- Goal of the exercise
Put the listing lines starting at the one containing "m the Wazdan" and ending at the one containing "okalne igralnice JeetCity" into a JSON list of strings, one string per line, with blank lines left out. Include no other lines.

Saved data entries

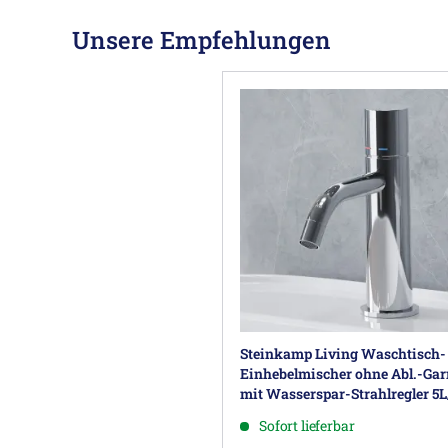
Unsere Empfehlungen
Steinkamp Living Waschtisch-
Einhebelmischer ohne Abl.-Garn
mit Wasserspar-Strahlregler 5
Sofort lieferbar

==

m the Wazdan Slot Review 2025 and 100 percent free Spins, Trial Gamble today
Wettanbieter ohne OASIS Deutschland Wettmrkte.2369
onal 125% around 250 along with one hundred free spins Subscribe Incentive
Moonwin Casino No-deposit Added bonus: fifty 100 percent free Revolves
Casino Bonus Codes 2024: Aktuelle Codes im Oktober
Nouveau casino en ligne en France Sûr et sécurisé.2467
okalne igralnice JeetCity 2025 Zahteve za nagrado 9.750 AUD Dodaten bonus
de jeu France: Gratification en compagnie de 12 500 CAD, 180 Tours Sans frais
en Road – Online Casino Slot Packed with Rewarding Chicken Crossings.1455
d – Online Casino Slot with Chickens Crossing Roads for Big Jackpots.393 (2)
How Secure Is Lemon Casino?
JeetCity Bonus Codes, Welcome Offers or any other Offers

- Solution
[
  "m the Wazdan Slot Review 2025 and 100 percent free Spins, Trial Gamble today",
  "Wettanbieter ohne OASIS Deutschland Wettmrkte.2369",
  "onal 125% around 250 along with one hundred free spins Subscribe Incentive",
  "Moonwin Casino No-deposit Added bonus: fifty 100 percent free Revolves",
  "Casino Bonus Codes 2024: Aktuelle Codes im Oktober",
  "Nouveau casino en ligne en France Sûr et sécurisé.2467",
  "okalne igralnice JeetCity 2025 Zahteve za nagrado 9.750 AUD Dodaten bonus"
]